L’évolution du nombre des rigs en Arabie Saoudite par rapport à celle constatée aux États-Unis a de quoi surprendre.

Plusieurs raisons sont possibles :

1) Difficultés pour l’Arabie de maintenir sa production, face, soit à un déclin de ses champs historiques, soit à une production très poussée ces dernières années,
2) Volonté d’être prête à « pousser » sa production, lorsque les conséquences de la baisse des investissements dans l’Amont pétrolier se feront sentir.

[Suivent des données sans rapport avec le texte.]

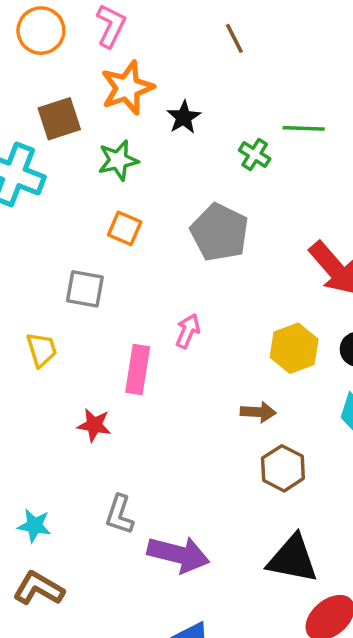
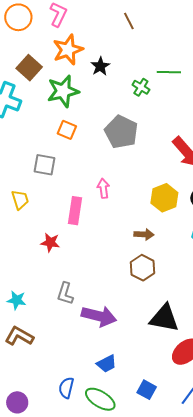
brown square: (59, 119) -> (29, 68), turned -30
green star: (118, 160) -> (63, 91), size x1.4
pink arrow: (188, 331) -> (103, 188), turned -30
brown hexagon: (283, 468) -> (142, 268), moved

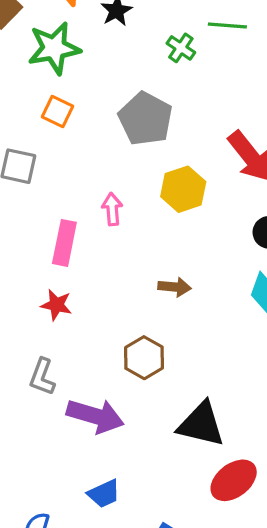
yellow hexagon: (164, 198) -> (183, 189), moved
red star: (50, 242) -> (56, 305), moved
brown hexagon: (142, 268) -> (144, 358), moved

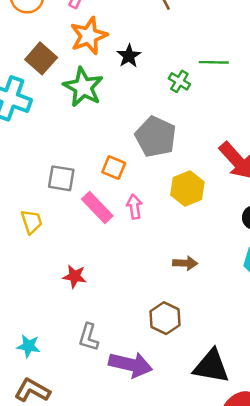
green star: (54, 48) -> (83, 87), turned -30
orange square: (58, 111) -> (114, 168), moved
pink rectangle: (64, 243) -> (97, 207), moved, turned -52
red star: (56, 305) -> (75, 276), moved

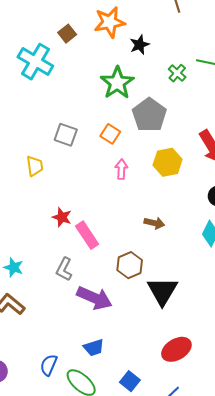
brown square: (41, 58) -> (67, 34), size x0.7
green star: (83, 87) -> (117, 83), moved
pink rectangle: (97, 207) -> (87, 235), moved
black triangle: (211, 366) -> (162, 291), moved, turned 40

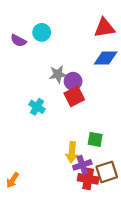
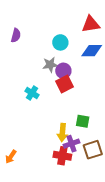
cyan circle: (42, 32) -> (60, 42), moved
purple semicircle: (18, 41) -> (16, 35), turned -104
red cross: (88, 179) -> (62, 156), moved

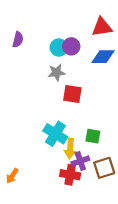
cyan circle: (60, 42) -> (59, 47), moved
purple circle: (63, 71) -> (71, 46), moved
red square: (64, 84) -> (72, 94), turned 36
cyan cross: (32, 93) -> (55, 134), moved, size x1.5

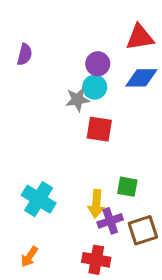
cyan circle: (59, 47) -> (95, 87), moved
cyan cross: (55, 134) -> (39, 199), moved
red cross: (70, 175) -> (96, 260), moved
orange arrow: (12, 176) -> (29, 257), moved

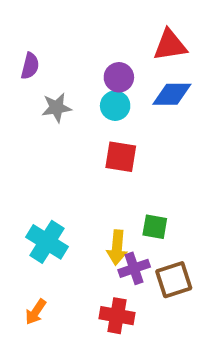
gray star: (78, 100) -> (56, 108), moved

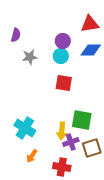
green square: (155, 227) -> (82, 120), size x1.5
orange arrow: (36, 312) -> (32, 156), moved

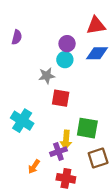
gray star: (30, 57) -> (47, 76), moved
red square: (64, 83) -> (61, 98), moved
cyan cross: (25, 128) -> (22, 121), moved
purple cross: (71, 142) -> (58, 152), moved

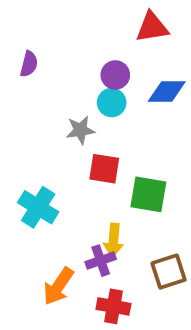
red triangle: (96, 25) -> (152, 27), moved
green square: (87, 128) -> (148, 194), moved
orange arrow: (34, 167) -> (58, 286), size x1.5

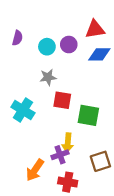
red triangle: (152, 27) -> (95, 29), moved
cyan circle: (112, 103) -> (47, 47), moved
cyan cross: (38, 207) -> (23, 110), moved

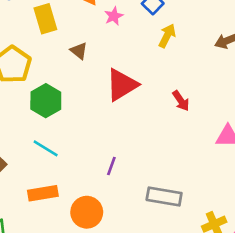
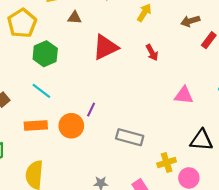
brown triangle: (79, 51) -> (75, 18), turned -40
red arrow: (181, 101) -> (152, 53), moved
orange circle: (87, 212) -> (71, 126), moved

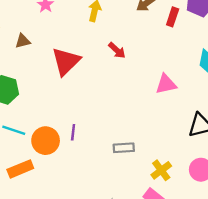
orange circle: (71, 126) -> (46, 141), moved
gray rectangle: (130, 137) -> (124, 148), size x0.7
yellow cross: (167, 163) -> (161, 170), moved

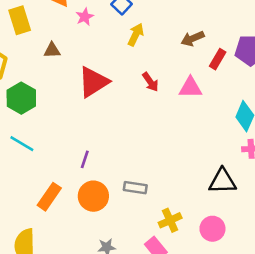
pink triangle: (166, 84) -> (190, 88), moved
orange circle: (46, 141) -> (93, 196), moved
orange rectangle: (20, 169) -> (49, 197), moved, turned -45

L’Arabie répondra alors présente et bénéficiera tant de la hausse des prix que de la hausse des volumes.

demande du pétrole rené le honzecComme l’a dit dimanche 21 mars, le représentant de l’Arabie Saoudite à l’OPEP, Mohammed al-Madi : « Notre conception est (…) la suivante : les producteurs qui bénéficient de coûts faibles doivent être prioritaires et ceux qui ont des coûts élevés doivent attendre leur tour pour produire. » « Nous ne sommes pas contre les producteurs d’huile de schiste, mais ce n’est pas “fair” que les producteurs à hauts coûts sortent du marché ceux à bas coûts”.

Comme le retour à un baril à 100-120 $ ferait revenir sur le marché ces premiers, il ne croit pas que ce niveau de prix puisse de nouveau être d’actualité. « C’est à l’OPEP d’équilibrer les marchés » Et c’est ce que l’organisation fait aujourd’hui.

Aussi si à 50-60$, les producteurs d’huile de schiste (et c’est ce que l’on commence à voir) sortent, cela devrait créer un « plancher » aux prix futurs et l’Arabie se doit d’être prête à pouvoir, elle aussi, tout comme les producteurs d’huile de schiste à « ré-accélérer » si les prix remontent.

La différence entre les deux (producteurs d’huile de schiste américains et Arabie Saoudite) est que :

1) Les producteurs d’huile de schiste devront être convaincus que les prix resteront élevés pour se relancer dans la mesure où ils auront « coupé » leurs investissements
2) L’Arabie en maintenant une « capacité disponible » n’aura pas à attendre.